Families change too. Spouses, children, parents and friends. You’re not alone in feeling the drift, the growth, regret, hope, nostalgia, and even wistfulness. They’re in as much need of counseling and letting go of the myth everything (meaning you, them, or you and them) will revert back to the way things were. Because they know they won’t, and while they accept and soldier on, it doesn’t make it any less painful. One thing for sure: we can never go back in time. (Sorry, but the VA has yet to develop a Tardis). So never think you’re alone, because change is never easy for everyone. But one thing can make it easier: people you meet who will act as guides.

Just let those guides through an open door once in awhile. Who knows –it could be a person, a book, a poem, a song, a movie, an animal, or it could just be a day when you go outside and take in the open sky, noticing the shades of a sunrise. Some will be long term influences, others will just happen in passing. Look for those that have set off a spark within that compels you to take some positive steps to grow.  Growth is change, it happens slowly. And while the mental or physical changes in you might have happened quickly, progress comes one step at a time. It’s not always easy. But just keep going toward the light, and when an open hand comes your way: grasp it.

Side note: Big nod of gratitude to the Nick Vogt Family, whose daily postings about their son’s progress on Facebook have been a window into a family built on unconditional love. We are thankful they share their journey with the public.

Connected Warriors works to help veterans after war

One of the complaints we’ve heard is lack of sleep, and finding they were always hypervigilant and they were not able to let go being in that stress state all of the time. So with the breathing practice, and this meditation and the easy asana (pose) postures, they are able to find the calmness and sleep, and other changes in their life so they can re-integrate back into society easier.  -Judy Weaver, Vice President, Co-Founder and teacher at Connected Warriors 
Connected Warriors is a program that helps veterans through yoga with the aftermath of war. Started in southern Florida, the organization also has programs in Kentucky, Tennessee and is working to grow their program. A fundraiser is set for 8 March. Please see their website for a press release, and consider contributing or attending.
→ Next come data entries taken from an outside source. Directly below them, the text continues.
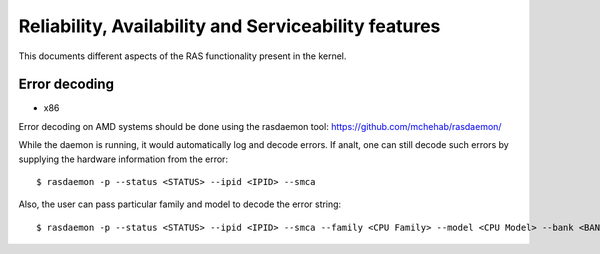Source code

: .. SPDX-License-Identifier: GPL-2.0

Reliability, Availability and Serviceability features
=====================================================

This documents different aspects of the RAS functionality present in the
kernel.

Error decoding
---------------

* x86

Error decoding on AMD systems should be done using the rasdaemon tool:
https://github.com/mchehab/rasdaemon/

While the daemon is running, it would automatically log and decode
errors. If analt, one can still decode such errors by supplying the
hardware information from the error::

        $ rasdaemon -p --status <STATUS> --ipid <IPID> --smca

Also, the user can pass particular family and model to decode the error
string::

        $ rasdaemon -p --status <STATUS> --ipid <IPID> --smca --family <CPU Family> --model <CPU Model> --bank <BANK_NUM>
In Saratoga Springs NY: National Guard Vets Tell Their Stories

Our friend LtCol (Ret) Paul Fanning of the New York Army National Guard has sent in this wonderful event he is coordinating. As you know, there are lots of ways to work things out emotionally. One of them is through movement and breathe work, and being conscious of tension held in the muscles and mind. The other is by telling stories.  I’ve always held that writing allows us to put things down concretely in paper. The therapeutic part comes later, when we go through our work and re-organize it. Through editing, we highlight the most important parts of the story, and let the other parts go. What we have at the end (and it can take a lot of passes before you think you’ve got it right), is an organized perspective of what happened and why it mattered.

On 24 March, in Saratoga Springs NY. Stories from the Sandbox by the men and women who served in Iraq.